The only car they met came bucketing out of nowhere towards them in the middle of the road.
“Oh là là—the lunchtime drivers are always a danger.”
“But it’s getting on for four o’clock!” said Penelope.
“Yes, now they are returning to work.”
Penelope slowed to a nervy crawl as they approached the next bend.
“Ah, look! Did you see that sign there? The lane leads to the best goats’ cheese in the region.”
For the rest of the journey, until she dropped him off at the mairie, he held forth on the best restaurants in the area and the recommended back routes for drivers to take after they had wined and dined well.
So she never did ask his opinion on why the estate agent was making her own inquiries about the provenance of the axe. Or get any traction on the papers she found. Nor really understand why he had asked her to lunch in the first place.
She pulled into the drive, and immediately all thought vanished. The door to her house was hanging drunkenly upon its hinges. It had been broken open.
22
SHE KNEW SHE SHOULD TELEPHONE the police, but the thought of Reyssens’s curling lip was too much for her. Maybe she could telephone Clémence. But could she trust her? Why exactly had her estate agent been asking about the axe at the shop
in Coustellet?
Penelope put the kettle on for a cup of tea to give herself some thinking time, then switched it off again. She looked closely around the kitchen. Had her papers been disturbed? Hard to tell—she had left them in a bit of a mess. Had she left her computer on when she left the house? She might have done, given that she had rushed upstairs to get tarted up. Could an intruder have been checking her Internet searches? She would need to be sure.
Then she felt sick to her stomach. Had Laurent Millais deliberately lured her away in order to give that intruder a few hours when the coast was clear? I hope to entice you away from your house. Hadn’t he actually said that?
She called the police.
The conversation with Laurent replayed on a loop in her head. Was he the LM on the draft contract she stumbled across at the priory? And what would it mean if he were? What about the Marseille mafia theory? Was he serious, or was that just a bum steer to frighten her off?
One thing she had noticed was the way he spoke English. When he’d first appeared in her garden the day Avore was fished out of the pool, the mayor had sounded like a Frenchman straight from central casting. The same when they were discussing M. Charpet at the mairie, the old man’s Resistance record and how he could not possibly be implicated in any crime. But during their conversation over lunch, his accent had been much lighter. Perhaps high emotion affected his linguistic skills.
He too had warned her off getting under the police investigators’ feet. Perhaps that was why he told her about their current line of inquiry—so that she’d feel she was being kept in the loop with no need for any more input from her.
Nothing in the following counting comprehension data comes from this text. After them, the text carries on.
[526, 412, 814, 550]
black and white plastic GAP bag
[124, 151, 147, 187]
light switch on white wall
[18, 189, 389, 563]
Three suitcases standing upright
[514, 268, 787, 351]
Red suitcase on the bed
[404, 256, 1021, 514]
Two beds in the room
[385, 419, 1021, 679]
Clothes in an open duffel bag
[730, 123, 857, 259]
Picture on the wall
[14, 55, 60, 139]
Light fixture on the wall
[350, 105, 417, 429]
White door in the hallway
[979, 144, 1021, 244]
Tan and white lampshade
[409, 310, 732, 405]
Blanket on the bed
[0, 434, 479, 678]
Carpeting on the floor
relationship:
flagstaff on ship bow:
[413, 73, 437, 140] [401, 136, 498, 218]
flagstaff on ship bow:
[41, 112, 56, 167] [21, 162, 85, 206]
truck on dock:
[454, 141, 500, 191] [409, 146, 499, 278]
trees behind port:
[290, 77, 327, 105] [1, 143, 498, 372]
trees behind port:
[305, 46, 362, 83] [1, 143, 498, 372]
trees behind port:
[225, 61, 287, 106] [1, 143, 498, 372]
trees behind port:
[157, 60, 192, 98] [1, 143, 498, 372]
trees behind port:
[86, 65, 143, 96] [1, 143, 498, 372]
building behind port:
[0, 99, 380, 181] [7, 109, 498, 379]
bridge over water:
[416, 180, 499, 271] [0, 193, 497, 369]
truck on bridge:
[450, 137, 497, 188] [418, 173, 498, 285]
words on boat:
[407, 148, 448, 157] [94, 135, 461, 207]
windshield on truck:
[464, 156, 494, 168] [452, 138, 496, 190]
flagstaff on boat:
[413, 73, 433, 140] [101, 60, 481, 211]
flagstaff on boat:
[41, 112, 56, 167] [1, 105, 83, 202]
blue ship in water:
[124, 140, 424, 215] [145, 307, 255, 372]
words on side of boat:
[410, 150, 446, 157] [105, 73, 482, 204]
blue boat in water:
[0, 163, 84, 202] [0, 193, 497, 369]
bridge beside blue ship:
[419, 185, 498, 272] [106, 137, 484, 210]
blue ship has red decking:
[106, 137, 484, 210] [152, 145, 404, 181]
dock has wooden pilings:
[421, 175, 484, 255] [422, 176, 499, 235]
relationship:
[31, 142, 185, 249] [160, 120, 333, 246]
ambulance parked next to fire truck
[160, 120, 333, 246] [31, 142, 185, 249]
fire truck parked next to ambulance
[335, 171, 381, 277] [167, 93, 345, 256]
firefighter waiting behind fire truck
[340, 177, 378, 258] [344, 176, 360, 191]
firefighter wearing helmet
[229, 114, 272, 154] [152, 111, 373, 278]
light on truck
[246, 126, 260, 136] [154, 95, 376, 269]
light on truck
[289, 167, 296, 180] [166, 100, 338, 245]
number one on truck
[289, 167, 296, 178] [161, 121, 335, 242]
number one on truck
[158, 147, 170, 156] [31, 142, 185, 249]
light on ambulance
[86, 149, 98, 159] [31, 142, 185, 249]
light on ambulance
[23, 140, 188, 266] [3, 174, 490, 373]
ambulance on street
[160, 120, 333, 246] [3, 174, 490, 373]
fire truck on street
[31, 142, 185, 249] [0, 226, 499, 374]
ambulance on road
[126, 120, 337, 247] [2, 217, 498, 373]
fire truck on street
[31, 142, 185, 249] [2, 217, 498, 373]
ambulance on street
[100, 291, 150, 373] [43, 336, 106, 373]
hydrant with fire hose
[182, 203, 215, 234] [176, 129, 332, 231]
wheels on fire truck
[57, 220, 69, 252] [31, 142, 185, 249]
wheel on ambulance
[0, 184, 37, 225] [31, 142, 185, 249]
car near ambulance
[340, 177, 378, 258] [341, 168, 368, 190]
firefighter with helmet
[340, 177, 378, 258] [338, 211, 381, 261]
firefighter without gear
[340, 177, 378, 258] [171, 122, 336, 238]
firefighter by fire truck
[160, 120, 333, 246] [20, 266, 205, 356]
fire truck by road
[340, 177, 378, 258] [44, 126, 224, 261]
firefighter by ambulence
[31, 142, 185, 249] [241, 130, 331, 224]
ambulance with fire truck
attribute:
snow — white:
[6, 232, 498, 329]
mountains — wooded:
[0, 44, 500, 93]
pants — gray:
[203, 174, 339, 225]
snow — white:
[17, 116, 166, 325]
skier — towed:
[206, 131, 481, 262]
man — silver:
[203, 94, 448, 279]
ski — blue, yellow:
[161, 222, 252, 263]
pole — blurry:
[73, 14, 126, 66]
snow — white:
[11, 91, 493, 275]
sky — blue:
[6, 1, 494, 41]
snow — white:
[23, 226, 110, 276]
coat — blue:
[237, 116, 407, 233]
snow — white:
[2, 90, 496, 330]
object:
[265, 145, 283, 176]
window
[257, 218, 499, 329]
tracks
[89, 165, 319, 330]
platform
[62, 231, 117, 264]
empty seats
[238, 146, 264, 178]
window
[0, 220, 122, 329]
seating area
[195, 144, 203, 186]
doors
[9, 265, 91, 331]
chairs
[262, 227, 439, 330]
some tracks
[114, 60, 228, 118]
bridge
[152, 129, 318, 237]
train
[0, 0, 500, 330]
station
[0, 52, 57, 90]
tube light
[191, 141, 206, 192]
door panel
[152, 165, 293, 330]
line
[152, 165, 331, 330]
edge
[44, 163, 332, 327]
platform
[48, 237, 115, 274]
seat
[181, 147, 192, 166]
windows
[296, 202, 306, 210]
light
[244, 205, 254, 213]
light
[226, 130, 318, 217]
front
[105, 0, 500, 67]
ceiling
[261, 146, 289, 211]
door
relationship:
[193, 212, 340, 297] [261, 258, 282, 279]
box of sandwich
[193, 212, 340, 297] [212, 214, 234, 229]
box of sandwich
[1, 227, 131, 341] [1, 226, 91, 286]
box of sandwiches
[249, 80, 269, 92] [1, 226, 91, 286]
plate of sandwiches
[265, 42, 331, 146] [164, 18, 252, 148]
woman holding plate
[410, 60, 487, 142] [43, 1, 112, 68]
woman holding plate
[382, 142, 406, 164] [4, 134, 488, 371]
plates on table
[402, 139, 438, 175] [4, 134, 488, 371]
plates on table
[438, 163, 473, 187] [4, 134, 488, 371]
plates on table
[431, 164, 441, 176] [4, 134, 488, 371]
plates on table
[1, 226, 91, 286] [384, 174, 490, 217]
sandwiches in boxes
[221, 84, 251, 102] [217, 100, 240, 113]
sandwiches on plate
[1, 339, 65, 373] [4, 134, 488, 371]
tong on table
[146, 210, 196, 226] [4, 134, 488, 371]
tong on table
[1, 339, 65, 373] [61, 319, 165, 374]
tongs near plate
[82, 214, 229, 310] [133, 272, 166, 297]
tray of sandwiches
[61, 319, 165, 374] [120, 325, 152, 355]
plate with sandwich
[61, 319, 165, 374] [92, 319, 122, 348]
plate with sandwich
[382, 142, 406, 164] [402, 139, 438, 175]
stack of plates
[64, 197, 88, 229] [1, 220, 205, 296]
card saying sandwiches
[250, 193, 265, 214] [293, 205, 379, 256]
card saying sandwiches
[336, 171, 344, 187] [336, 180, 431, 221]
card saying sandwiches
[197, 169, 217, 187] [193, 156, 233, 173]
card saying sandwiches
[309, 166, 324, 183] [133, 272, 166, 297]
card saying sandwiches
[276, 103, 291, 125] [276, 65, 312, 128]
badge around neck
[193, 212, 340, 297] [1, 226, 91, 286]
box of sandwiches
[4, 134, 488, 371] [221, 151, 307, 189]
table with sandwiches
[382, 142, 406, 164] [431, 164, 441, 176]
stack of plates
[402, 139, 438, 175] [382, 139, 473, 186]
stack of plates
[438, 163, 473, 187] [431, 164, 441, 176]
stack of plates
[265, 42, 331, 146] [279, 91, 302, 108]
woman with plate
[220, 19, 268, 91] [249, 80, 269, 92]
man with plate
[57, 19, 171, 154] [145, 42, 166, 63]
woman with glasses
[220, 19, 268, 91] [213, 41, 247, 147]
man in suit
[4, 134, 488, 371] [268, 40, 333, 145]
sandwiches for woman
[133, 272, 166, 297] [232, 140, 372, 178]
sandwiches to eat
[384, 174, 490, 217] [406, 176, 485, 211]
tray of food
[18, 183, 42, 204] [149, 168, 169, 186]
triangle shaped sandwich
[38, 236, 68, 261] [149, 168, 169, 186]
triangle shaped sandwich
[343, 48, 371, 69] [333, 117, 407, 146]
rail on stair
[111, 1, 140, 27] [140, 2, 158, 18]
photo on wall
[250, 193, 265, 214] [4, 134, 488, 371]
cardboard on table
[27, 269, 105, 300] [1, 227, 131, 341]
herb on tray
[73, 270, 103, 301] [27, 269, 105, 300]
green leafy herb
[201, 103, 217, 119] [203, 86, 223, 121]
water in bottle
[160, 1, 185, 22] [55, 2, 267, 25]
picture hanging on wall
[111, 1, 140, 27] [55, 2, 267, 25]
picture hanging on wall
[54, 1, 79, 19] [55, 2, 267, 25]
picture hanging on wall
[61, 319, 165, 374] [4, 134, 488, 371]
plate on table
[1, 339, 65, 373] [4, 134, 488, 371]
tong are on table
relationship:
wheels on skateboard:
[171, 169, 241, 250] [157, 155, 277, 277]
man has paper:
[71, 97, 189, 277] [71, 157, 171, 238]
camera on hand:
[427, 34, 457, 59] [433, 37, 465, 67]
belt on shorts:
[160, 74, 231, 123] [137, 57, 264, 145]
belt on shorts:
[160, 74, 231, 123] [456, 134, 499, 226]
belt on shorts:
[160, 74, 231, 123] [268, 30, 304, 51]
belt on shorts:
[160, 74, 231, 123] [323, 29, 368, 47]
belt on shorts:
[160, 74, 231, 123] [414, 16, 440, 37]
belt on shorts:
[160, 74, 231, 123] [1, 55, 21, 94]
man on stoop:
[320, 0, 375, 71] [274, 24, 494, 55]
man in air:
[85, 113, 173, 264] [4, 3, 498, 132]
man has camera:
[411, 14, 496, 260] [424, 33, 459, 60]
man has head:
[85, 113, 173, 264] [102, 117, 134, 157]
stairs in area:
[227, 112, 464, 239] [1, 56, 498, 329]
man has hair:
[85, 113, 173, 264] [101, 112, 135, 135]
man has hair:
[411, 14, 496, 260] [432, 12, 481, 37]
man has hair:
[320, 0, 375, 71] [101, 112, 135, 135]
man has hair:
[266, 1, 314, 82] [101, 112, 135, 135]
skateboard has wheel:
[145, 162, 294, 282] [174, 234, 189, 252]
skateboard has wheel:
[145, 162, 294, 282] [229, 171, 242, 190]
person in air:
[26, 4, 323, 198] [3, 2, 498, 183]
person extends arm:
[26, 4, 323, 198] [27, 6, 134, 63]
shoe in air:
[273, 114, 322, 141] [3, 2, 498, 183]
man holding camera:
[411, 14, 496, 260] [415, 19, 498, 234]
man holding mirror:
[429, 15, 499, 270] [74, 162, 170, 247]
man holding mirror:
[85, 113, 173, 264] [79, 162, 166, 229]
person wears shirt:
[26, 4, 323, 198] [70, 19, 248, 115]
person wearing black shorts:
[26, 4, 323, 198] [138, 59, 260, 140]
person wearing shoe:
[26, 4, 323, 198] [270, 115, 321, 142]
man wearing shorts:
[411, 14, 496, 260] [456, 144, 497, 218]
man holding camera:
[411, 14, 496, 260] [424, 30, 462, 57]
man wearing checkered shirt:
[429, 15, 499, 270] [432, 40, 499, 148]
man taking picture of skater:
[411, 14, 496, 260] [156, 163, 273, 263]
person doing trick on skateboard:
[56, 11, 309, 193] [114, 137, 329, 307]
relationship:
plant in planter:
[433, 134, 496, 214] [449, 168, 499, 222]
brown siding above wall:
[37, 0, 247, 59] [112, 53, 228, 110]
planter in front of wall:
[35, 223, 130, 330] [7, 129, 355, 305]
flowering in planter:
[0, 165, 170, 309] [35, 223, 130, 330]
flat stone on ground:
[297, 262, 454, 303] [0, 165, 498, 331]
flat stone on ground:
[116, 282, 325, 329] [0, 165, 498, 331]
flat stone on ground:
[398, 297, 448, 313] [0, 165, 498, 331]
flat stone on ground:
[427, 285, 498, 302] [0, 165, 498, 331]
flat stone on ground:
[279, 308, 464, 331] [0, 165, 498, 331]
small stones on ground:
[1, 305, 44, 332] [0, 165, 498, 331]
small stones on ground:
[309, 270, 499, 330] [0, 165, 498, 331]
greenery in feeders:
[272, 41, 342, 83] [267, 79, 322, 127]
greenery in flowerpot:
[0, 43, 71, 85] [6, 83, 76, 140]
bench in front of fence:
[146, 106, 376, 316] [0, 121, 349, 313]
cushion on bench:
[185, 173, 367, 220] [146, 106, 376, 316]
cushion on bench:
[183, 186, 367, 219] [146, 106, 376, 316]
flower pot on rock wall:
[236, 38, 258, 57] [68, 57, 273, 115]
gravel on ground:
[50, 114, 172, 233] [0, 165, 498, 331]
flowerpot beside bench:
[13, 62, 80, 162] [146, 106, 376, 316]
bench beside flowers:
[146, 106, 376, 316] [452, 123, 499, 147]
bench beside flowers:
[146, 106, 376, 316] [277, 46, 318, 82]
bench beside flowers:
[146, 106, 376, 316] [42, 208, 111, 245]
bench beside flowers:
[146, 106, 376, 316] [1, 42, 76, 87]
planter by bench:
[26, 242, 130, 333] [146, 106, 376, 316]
Any other middle-aged woman newly arrived in the South of France might have taken the hint. But Penelope Kite had form in picking up details that some of the best Home Office forensic pathology experts had somehow missed.
As Professor Fletcher’s PA, Penelope had helped prepare his autopsy reports for the police and the courts but rarely went into an autopsy room or to crime scenes. But she saw all the photographs. Her first intervention came when an ex-convict, who had taken up knitting while in prison, was arrested for murder shortly after he was released. His fingerprints were found on knitting needles and a half-finished scarf.